9. Une limite tracée avec du sang
Dans toute société de classes, la frontière qui sépare les deux classes principales est marquée de sang. Les années, les décennies, puis, parfois, les siècles passant, il se peut que ces traces de sang n'apparaissent plus qu'aux yeux des personnes, des familles, ou des clans "informés". C'est toute la question de la lisibilité du présent.
La révolte des canuts de 1831 à Lyon a été, pour Saint-Marc Girardin, l'occasion d'établir un parallèle avec le temps des grandes invasions. C'est dire la violence des processus qui étaient à l'oeuvre sous ses yeux, et dans notre pays :
"Les Barbares qui menacent la société ne sont point au Caucase ni dans les steppes de la Tartarie ; ils sont dans les faubourgs de nos villes manufacturières ; et ces Barbares, il ne faut point les injurier ; ils sont, hélas! plus à plaindre qu'à blâmer : ils souffrent ; la misère les écrase." ("Le feu sous la cendre", page 9)
Nous avons, aujourd'hui, nos banlieues... Mais l'époque n'est plus du tout la même.
Alors, qu'en était-il des Barbares établis sur les pentes de la Croix-Rousse en 1831 ? Continuons à suivre le propos de Saint-Marc Girardin :
"Comment ne seraient-ils pas tentés d'envahir la bourgeoisie? Ils sont les plus forts, les plus nombreux ; vous leur donnez vous-mêmes des armes, et, enfin, ils souffrent horriblement de la misère. Quel courage, quelle vertu il faudrait pour ne pas céder à la tentation! Et ces hommes à qui il faudrait tant de vertu, tant de réserve, ce sont des hommes que la société a laissés pendant longtemps sans instruction. Elle ne leur a pas donné la lecture qui pouvait les éclairer, les instruire, les civiliser, et elle leur donne des armes!" ("Le feu sous la cendre", page 9)

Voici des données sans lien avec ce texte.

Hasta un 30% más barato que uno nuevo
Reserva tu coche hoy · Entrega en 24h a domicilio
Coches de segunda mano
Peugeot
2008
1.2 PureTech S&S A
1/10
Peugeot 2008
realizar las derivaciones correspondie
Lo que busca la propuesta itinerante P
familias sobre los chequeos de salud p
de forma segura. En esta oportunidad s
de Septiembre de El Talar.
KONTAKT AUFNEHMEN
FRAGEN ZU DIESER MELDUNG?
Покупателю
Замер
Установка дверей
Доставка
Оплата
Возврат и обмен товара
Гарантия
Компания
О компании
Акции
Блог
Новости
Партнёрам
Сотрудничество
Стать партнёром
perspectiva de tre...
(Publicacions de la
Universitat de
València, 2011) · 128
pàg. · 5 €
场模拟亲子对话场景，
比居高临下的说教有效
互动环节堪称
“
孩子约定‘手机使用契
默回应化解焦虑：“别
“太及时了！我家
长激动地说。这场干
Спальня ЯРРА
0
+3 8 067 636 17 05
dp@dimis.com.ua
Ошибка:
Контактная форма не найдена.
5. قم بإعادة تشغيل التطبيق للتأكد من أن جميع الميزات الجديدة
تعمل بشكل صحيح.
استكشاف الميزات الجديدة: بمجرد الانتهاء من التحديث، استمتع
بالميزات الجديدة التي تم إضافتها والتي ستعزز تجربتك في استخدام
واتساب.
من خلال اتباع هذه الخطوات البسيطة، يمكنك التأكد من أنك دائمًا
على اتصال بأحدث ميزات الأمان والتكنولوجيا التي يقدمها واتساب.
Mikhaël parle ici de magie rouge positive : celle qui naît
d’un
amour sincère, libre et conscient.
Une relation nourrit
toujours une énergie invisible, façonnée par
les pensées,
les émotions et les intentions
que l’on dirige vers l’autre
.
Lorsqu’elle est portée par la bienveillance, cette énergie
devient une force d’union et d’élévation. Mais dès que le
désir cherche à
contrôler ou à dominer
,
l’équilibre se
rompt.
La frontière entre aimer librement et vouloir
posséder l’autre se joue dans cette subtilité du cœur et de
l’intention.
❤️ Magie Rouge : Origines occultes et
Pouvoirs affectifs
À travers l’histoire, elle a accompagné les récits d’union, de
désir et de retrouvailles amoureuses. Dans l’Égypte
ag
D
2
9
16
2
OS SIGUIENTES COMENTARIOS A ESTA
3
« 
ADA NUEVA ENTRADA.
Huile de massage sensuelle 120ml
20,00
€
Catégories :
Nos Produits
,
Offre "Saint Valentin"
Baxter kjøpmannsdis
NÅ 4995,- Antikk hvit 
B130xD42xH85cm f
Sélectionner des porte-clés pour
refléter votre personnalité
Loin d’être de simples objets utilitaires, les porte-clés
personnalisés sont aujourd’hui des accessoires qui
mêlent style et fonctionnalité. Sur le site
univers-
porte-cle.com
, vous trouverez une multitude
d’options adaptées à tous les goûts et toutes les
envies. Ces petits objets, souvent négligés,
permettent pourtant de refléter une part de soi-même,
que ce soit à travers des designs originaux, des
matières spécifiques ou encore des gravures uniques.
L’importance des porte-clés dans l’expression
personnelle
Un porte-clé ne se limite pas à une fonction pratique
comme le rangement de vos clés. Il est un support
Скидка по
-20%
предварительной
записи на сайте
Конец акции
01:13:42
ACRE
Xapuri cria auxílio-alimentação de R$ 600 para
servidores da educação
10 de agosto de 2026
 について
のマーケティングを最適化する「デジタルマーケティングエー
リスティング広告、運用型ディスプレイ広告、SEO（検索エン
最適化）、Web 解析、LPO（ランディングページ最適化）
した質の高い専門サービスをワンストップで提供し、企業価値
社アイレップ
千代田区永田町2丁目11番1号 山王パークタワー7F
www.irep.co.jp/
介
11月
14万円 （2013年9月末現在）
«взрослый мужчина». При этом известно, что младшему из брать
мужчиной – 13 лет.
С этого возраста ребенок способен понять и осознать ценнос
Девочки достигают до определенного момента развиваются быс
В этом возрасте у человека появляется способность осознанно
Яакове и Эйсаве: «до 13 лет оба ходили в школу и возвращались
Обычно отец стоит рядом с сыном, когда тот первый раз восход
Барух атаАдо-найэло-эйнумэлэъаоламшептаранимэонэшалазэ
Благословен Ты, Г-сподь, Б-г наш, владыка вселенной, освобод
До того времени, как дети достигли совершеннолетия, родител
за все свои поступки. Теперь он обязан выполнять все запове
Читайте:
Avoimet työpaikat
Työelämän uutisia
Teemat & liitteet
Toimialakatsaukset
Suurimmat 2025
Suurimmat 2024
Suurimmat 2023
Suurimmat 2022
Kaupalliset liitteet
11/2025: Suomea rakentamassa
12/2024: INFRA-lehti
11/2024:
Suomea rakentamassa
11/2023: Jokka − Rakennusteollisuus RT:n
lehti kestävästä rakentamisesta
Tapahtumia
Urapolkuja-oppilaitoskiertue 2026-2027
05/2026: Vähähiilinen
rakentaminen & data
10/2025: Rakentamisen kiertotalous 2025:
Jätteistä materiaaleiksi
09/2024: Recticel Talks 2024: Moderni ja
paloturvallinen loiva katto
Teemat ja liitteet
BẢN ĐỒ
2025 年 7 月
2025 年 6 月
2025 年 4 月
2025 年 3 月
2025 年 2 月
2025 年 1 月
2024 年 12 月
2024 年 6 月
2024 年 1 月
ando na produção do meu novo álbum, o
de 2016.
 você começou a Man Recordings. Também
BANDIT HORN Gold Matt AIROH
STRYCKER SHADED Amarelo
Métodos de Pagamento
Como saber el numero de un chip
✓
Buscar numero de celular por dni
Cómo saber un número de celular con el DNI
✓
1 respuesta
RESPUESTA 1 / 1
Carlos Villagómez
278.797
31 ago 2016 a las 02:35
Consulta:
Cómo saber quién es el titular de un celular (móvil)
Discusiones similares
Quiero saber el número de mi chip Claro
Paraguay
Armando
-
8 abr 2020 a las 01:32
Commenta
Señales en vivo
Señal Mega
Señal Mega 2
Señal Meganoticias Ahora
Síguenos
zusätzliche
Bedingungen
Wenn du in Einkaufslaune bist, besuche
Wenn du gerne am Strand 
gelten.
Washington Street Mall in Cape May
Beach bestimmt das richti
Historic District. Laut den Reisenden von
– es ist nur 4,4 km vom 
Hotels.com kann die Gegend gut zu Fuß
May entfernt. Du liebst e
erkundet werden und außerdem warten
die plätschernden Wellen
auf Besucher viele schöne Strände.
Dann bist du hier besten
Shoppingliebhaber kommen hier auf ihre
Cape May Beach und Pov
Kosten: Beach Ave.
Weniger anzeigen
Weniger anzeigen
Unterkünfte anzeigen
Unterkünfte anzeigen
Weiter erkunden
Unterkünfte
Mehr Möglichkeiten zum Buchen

Nous le voyons, selon Saint-Marc Girardin, pour qu'ils restent bien à leur place, à la place que leur assigne le mode capitaliste de production, les Barbares lyonnais de 1831 auraient eu besoin de "vertu" et de "réserve", ce qu'il est possible de leur fournir - selon lui - en leur apprenant à lire, de sorte qu'ensuite, ils puissent s'éclairer, s'instruire et se civiliser...
Ce qu'en bonnes Françaises et bons Français, travailleuses et travailleurs salariés, nous sommes parvenus à faire, tandis que peu à peu les générations qui nous ont précédé(e)s se faisaient dépouiller de leurs instruments de production : petits paysans, artisans villageois, etc... Une nation, quoi.